Android is just the operating system, and it’s not the brand that regular consumers seek out. Almost no one other than enthusiasts go into carrier stores and ask for the latest Android phones. They might ask for the latest Samsung or Galaxy phone, but not Android. Again, no more than they ask about the latest “iOS phone.”

I frankly think Android as a brand is more or less alienating to most folks, evoking the image of something geeky and complicated. Notice that the Android device manufacturers almost never mention the word Android in their PR. They know that no one other than techies care about that. Brands like Apple, iPhone, and Galaxy give feelings of bedazzlement over cool, useful things. “Android,” I suspect, sounds like homework.

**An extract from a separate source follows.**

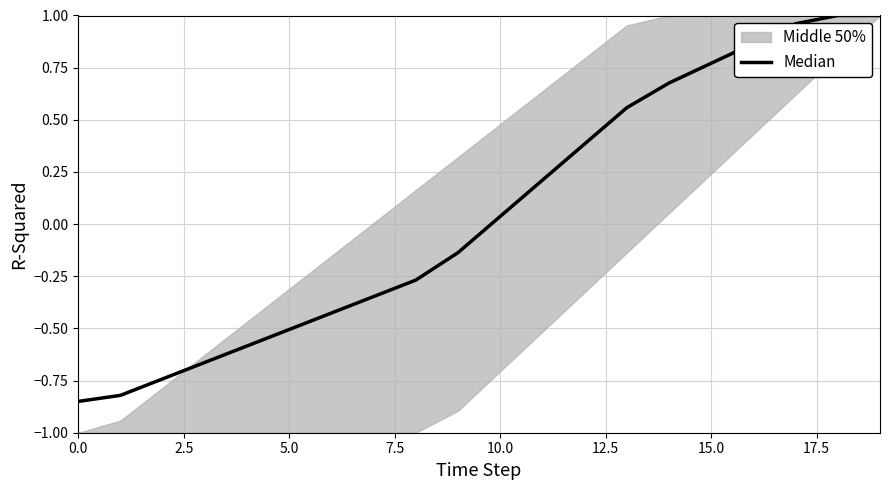

Reading left to right, transcribe all the data shown in this chart.

-0.8	-0.8	-0.7	-0.7	-0.6	-0.5	-0.4	-0.3	-0.3	-0.1	0.0	0.2	0.4	0.6	0.7	0.8	0.9	1.0	1.0	1.0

But you know what people do feel comfortable with? Google. You know what’s a nice, cute, safe word that feels both phone-related and still friendly? Pixel. Androids are semi-humanoid robots who have no feelings and might want to take over the world. Pixels are colorful things that make screens glow!

(Imagine how confused folks will get when their Google phone breaks and and they then google “how to fix dead pixel.”)

Google Home, Pixel, and all these other initiatives are of a piece. They’ve decided, I think, to stop making disparate products under disparate banners. Phones, operating systems, tablets, laptops, browsers, search engines, IOT/home devices, digital assistants — we’re meant to stop thinking of these things as separate brands in various arenas. They’re all just part of one thing, and to integrate them into your life, you just think, “OK, Google.”